Her squire waited for her at the edge of a rutted road. The path wound steeply up to an isolated stone keep. The hulking structure, hidden deep within the Naphtali Mountains of Galilee, had no name and looked as if it had been carved out of the hill itself. Beyond its battlements, the red sun sat low on the horizon, obscured by the smoke from campfires and torched fields.
The young squire dropped to a knee as she drew her horse to a halt beside him.
“Is he still there?” she asked.
A nod. Frightened. “Lord Godefroy awaits you ahead.”
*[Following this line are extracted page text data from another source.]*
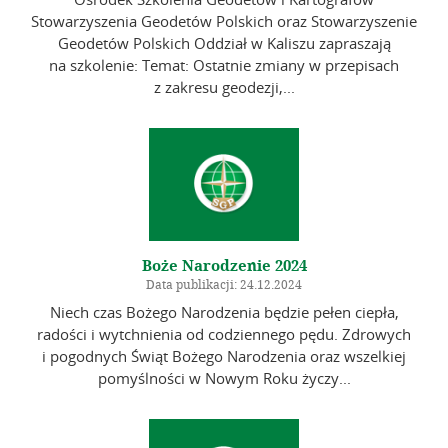
Stowarzyszenia Geodetów Polskich oraz Stowarzyszenie
Geodetów Polskich Oddział w Kaliszu zapraszają
na szkolenie: Temat: Ostatnie zmiany w przepisach
z zakresu geodezji,...
Boże Narodzenie 2024
Data publikacji: 24.12.2024
Niech czas Bożego Narodzenia będzie pełen ciepła,
radości i wytchnienia od codziennego pędu. Zdrowych
i pogodnych Świąt Bożego Narodzenia oraz wszelkiej
pomyślności w Nowym Roku życzy...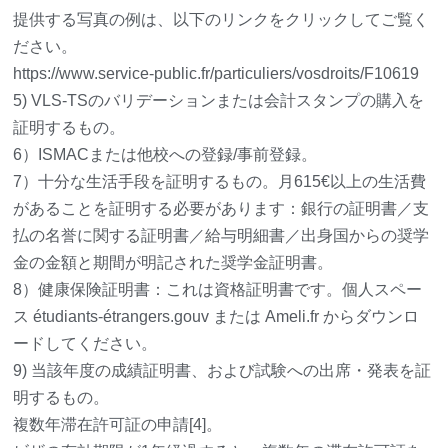
提供する写真の例は、以下のリンクをクリックしてご覧く
ださい。
https://www.service-public.fr/particuliers/vosdroits/F10619
5) VLS-TSのバリデーションまたは会計スタンプの購入を
証明するもの。
6）ISMACまたは他校への登録/事前登録。
7）十分な生活手段を証明するもの。月615€以上の生活費
があることを証明する必要があります：銀行の証明書／支
払の名誉に関する証明書／給与明細書／出身国からの奨学
金の金額と期間が明記された奨学金証明書。
8）健康保険証明書：これは資格証明書です。個人スペー
ス étudiants-étrangers.gouv または Ameli.fr からダウンロ
ードしてください。
9) 当該年度の成績証明書、および試験への出席・発表を証
明するもの。
複数年滞在許可証の申請[4]。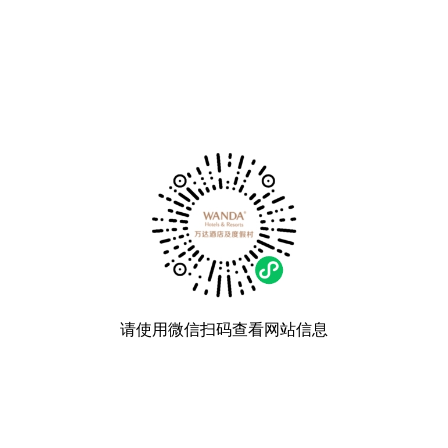
请使用微信扫码查看网站信息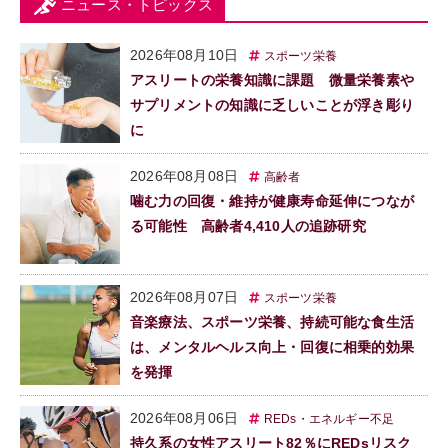
ニュース・トピックス
2026年08月10日
スポーツ栄養
アスリートの栄養知識に課題 微量栄養素や
サプリメントの知識に乏しいことが浮き彫り
に
2026年08月08日
高齢者
噛む力の回復・維持が健康寿命延伸につなが
る可能性 高齢者4,410人の追跡研究
2026年08月07日
スポーツ栄養
音楽療法、スポーツ栄養、持続可能な食生活
は、メンタルヘルス向上・回復に相乗的効果
を発揮
2026年08月06日
REDs・エネルギー不足
持久系の女性アスリート82％にREDsリスク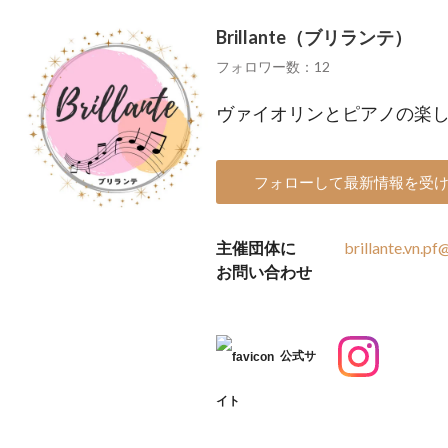
Brillante（ブリランテ）
フォロワー数：12
ヴァイオリンとピアノの楽し
フォローして最新情報を受
主催団体に
brillante.vn.p
お問い合わせ
公式サ
イト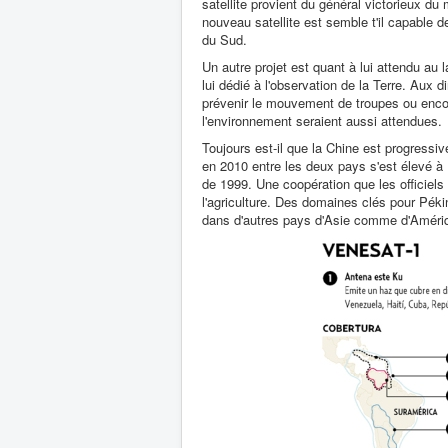
satellite provient du général victorieux 
nouveau satellite est semble t'il capable d
du Sud.
Un autre projet est quant à lui attendu au 
lui dédié à l'observation de la Terre. Aux d
prévenir le mouvement de troupes ou encor
l'environnement seraient aussi attendues.
Toujours est-il que la Chine est progres
en 2010 entre les deux pays s'est élevé à 
de 1999. Une coopération que les officiels
l'agriculture. Des domaines clés pour Pék
dans d'autres pays d'Asie comme d'Amériq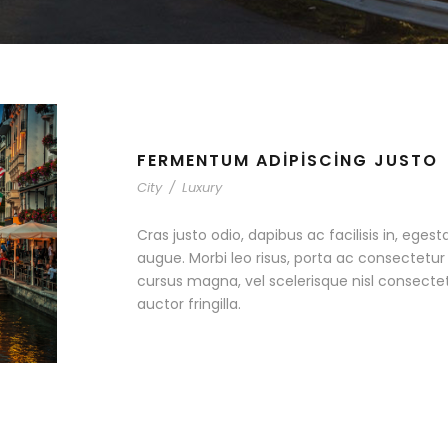
FERMENTUM ADIPISCING JUSTO
City
/
Luxury
Cras justo odio, dapibus ac facilisis in, egest
augue. Morbi leo risus, porta ac consectet
cursus magna, vel scelerisque nisl consecte
auctor fringilla.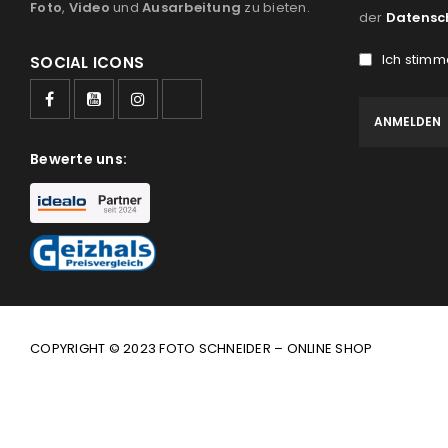
Foto
,
Video
und
Ausarbeitung
zu bieten.
der
Datensc
Ich stimm
SOCIAL ICONS
Bewerte uns:
COPYRIGHT © 2023 FOTO SCHNEIDER – ONLINE SHOP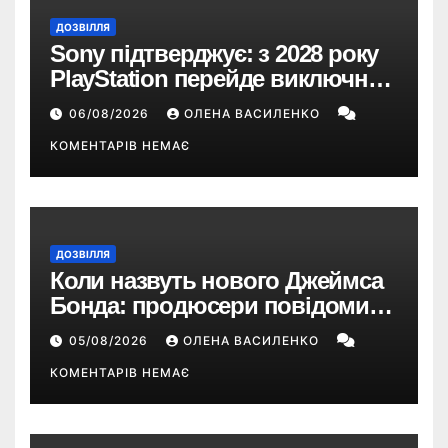
ДОЗВІЛЛЯ
Sony підтверджує: з 2028 року
PlayStation перейде виключно
на цифрові ігри
06/08/2026
ОЛЕНА ВАСИЛЕНКО
КОМЕНТАРІВ НЕМАЄ
ДОЗВІЛЛЯ
Коли назвуть нового Джеймса
Бонда: продюсери повідомили
про терміни кастингу
05/08/2026
ОЛЕНА ВАСИЛЕНКО
КОМЕНТАРІВ НЕМАЄ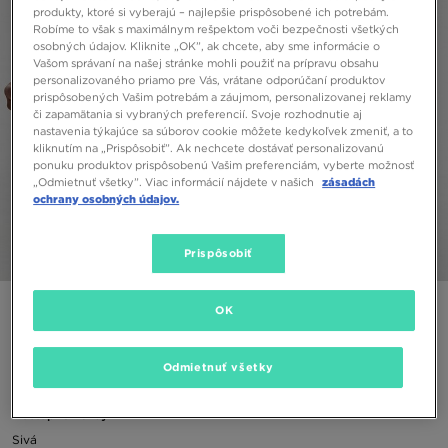
produkty, ktoré si vyberajú – najlepšie prispôsobené ich potrebám.
Robíme to však s maximálnym rešpektom voči bezpečnosti všetkých
osobných údajov. Kliknite „OK”, ak chcete, aby sme informácie o
Vašom správaní na našej stránke mohli použiť na prípravu obsahu
personalizovaného priamo pre Vás, vrátane odporúčaní produktov
prispôsobených Vašim potrebám a záujmom, personalizovanej reklamy
či zapamätania si vybraných preferencií. Svoje rozhodnutie aj
nastavenia týkajúce sa súborov cookie môžete kedykoľvek zmeniť, a to
kliknutím na „Prispôsobiť”. Ak nechcete dostávať personalizovanú
ponuku produktov prispôsobenú Vašim preferenciám, vyberte možnosť
„Odmietnuť všetky”. Viac informácií nájdete v našich
zásadách
ochrany osobných údajov.
Prispôsobiť
1/5
MCKENZIE MICRO COREY PADDED JACKET INFANT
OK
30,00 €
Odmietnuť všetky
Dostupné Farby
Sivá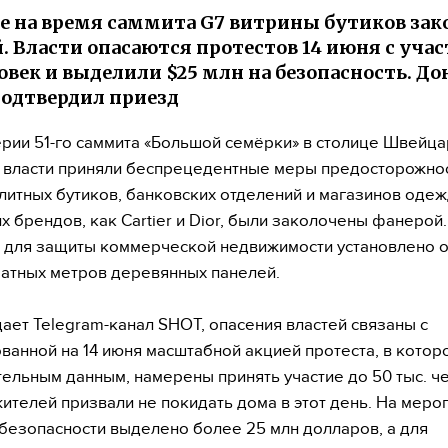
е на время саммита G7 витрины бутиков за
. Власти опасаются протестов 14 июня с уча
овек и выделили $25 млн на безопасность. До
одтвердил приезд
рии 51-го саммита «Большой семёрки» в столице Швейц
власти приняли беспрецедентные меры предосторожнос
литных бутиков, банковских отделений и магазинов одеж
их брендов, как Cartier и Dior, были заколочены фанерой
 для защиты коммерческой недвижимости установлено 
ратных метров деревянных панелей.
ает Telegram-канал SHOT, опасения властей связаны с
ванной на 14 июня масштабной акцией протеста, в которо
ельным данным, намерены принять участие до 50 тыс. ч
ителей призвали не покидать дома в этот день. На меро
безопасности выделено более 25 млн долларов, а для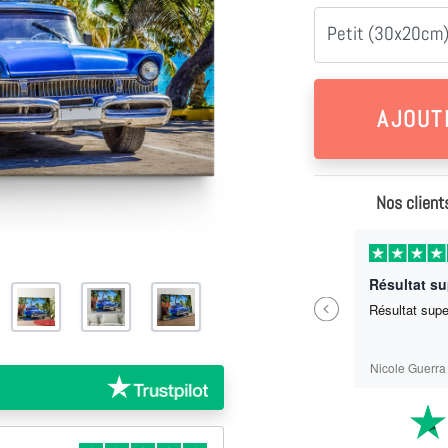
Petit (30x20cm)
Nos client
Il y a 11 mois
Parfait ras
Résultat s
Previous
Parfait ras
Résultat sup
Sébastien Labrit
Nicole Guerra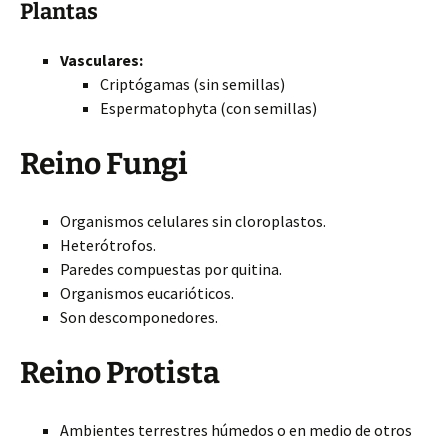
Plantas
Vasculares:
Criptógamas (sin semillas)
Espermatophyta (con semillas)
Reino Fungi
Organismos celulares sin cloroplastos.
Heterótrofos.
Paredes compuestas por quitina.
Organismos eucarióticos.
Son descomponedores.
Reino Protista
Ambientes terrestres húmedos o en medio de otros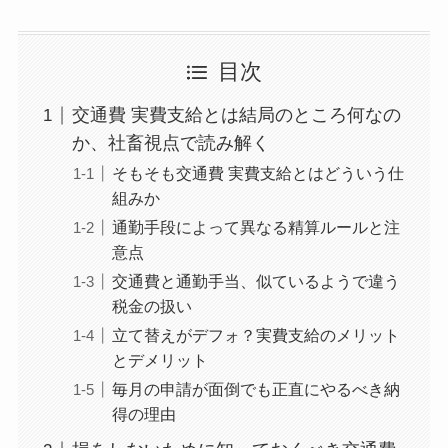
目次
交通費 実費支給とは結局のところ何なの
か、社畜視点で読み解く
そもそも交通費 実費支給とはどういう仕
組みか
通勤手段によって異なる精算ルールと注
意点
交通費と通勤手当、似ているようで違う
税金の扱い
立て替えがデフォ？実費支給のメリット
とデメリット
毎月の申請が面倒でも正直にやるべき納
得の理由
Her squire refused to look in the direction of the stone-crowned keep. She had no such reluctance. She tilted her helmet up to get a better view.
At long last . . .
She had spent sixteen years—going back to when her uncle founded the Order of the Poor Knights of the Temple of Jerusalem—searching for the impossible. Even her uncle did not understand her request to join the Templars, but her side of the family would not be refused. So she had been given the white mantle of the order and folded in among the original nine, hidden away, as faceless as the helmet she wore, while the order grew around her both in number and prominence.
Others of her family, of her bloodline, continued to manipulate the knightly order from within and without: gathering wealth and knowledge, searching for powerful relics from lost crypts and ancient crèches across Egypt and the Holy Lands. Despite their best planning, they’d certainly had their failures. Just a year ago, they’d missed acquiring the bones of the magi—the relics of the three biblical kings, said to hold the secrets to lost alchemies.
She would not let today mark another failure.
With a snap of the reins, she urged her horse up the rocky path. With each passing step, the number of dead grew as the guardians of the keep put up a final and futile struggle to withstand the assault. Reaching the summit of the hill, she found the gates to the keep broken and splintered, battered apart by a massive steel-shod ram.